Entre las consecuencias positivas de la paz con las Farc hay una que para muchos colombianos significará un descubrimiento y para el Gobierno Nacional, un reto histórico: la reincorporación a la vida normal de territorios como Caquetá, Putumayo, Meta y Guaviare, hecha realidad tras la firma del acuerdo de La Habana y el desalojo por la guerrilla de sus reductos en la selva.
Lo malo es que a esa Colombia profunda, que por largo tiempo solo se mencionó por el conflicto armado, llegaron nuevos invasores antes que el Estado. Unos son humildes campesinos en busca de nuevas formas de sobrevivir. Otros, colonos sin escrúpulos decididos a aprovechar esos espacios para la minería ilegal, la ganadería, la deforestación y otras acciones depredadoras del patrimonio ecológico nacional.
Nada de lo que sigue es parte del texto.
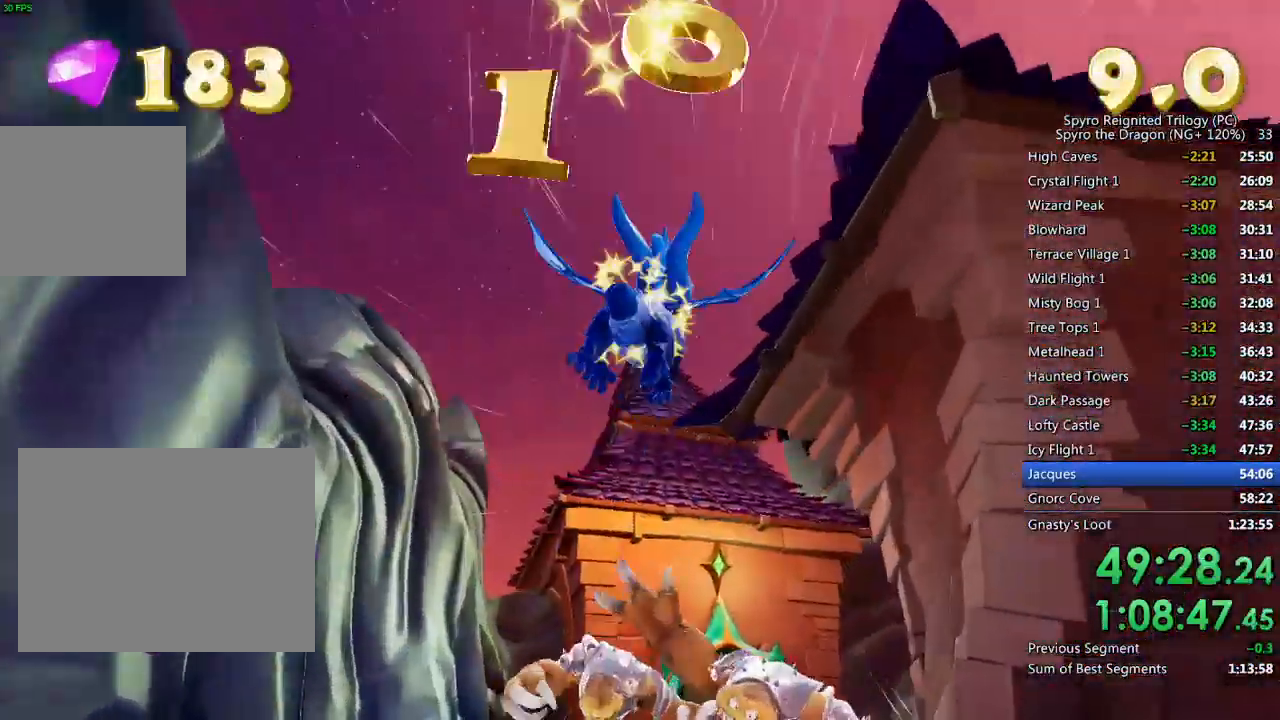
{"buttons": ["SQUARE"], "left_stick": "left", "right_stick": "center", "events": [[50, "left_stick", "up-right"], [83, "right_stick", "up-right"], [117, "SQUARE", "down"], [133, "right_stick", "center"], [150, "left_stick", "center"], [200, "left_stick", "left"]]}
La destrucción de los bosques no es un fenómeno nuevo, pero ha cobrado tal auge que prendió las alarmas en los medios ambientalistas. Según Semana Sostenible, el año pasado fueron taladas 170.000 hectáreas, el cuarenta por ciento de ellas en la Amazonia. Esto echa por la borda uno de los mayores esfuerzos realizados en nuestra historia para proteger esa inmensa riqueza: la entrega de aquellos territorios a las comunidades indígenas que los habitan, la cual alcanzó un hito histórico hace treinta años, durante el gobierno de Virgilio Barco, con la adjudicación a esas comunidades del Predio Putumayo, el más grande del mundo, y el reconocimiento de las mismas comunidades como propietarias de ese y otros resguardos que sumaron, en total, dieciséis millones de hectáreas.
Mucha agua ha corrido desde entonces bajo los puentes de Colombia. La Constitución de 1991 refrendó los derechos de los indígenas sobre los resguardos como su propiedad colectiva y no enajenable, y tanto estos como las reservas forestales quedaron amparados en el papel. Pero en la vida real se alejó gradualmente la posibilidad de preservarlos de acuerdo con los usos y costumbres de sus primitivos habitantes, gracias a los cuales se conservaron durante siglos.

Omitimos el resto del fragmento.